### Work instruction
Extract the text lines from the data below word for word, leaving the pictures out of your answer.

### Given information
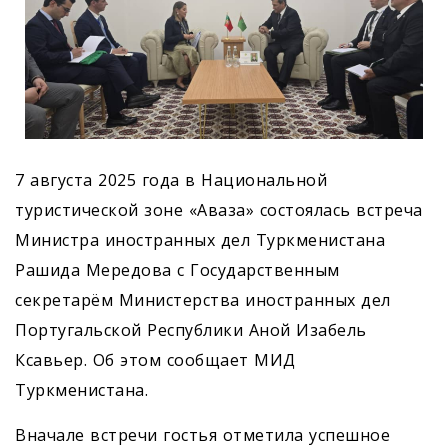
7 августа 2025 года в Национальной
туристической зоне «Аваза» состоялась встреча
Министра иностранных дел Туркменистана
Рашида Мередова с Государственным
секретарём Министерства иностранных дел
Португальской Республики Аной Изабель
Ксавьер. Об этом сообщает МИД
Туркменистана.
Вначале встречи гостья отметила успешное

### Solution to this problem
7 августа 2025 года в Национальной
туристической зоне «Аваза» состоялась встреча
Министра иностранных дел Туркменистана
Рашида Мередова с Государственным
секретарём Министерства иностранных дел
Португальской Республики Аной Изабель
Ксавьер. Об этом сообщает МИД
Туркменистана.
Вначале встречи гостья отметила успешное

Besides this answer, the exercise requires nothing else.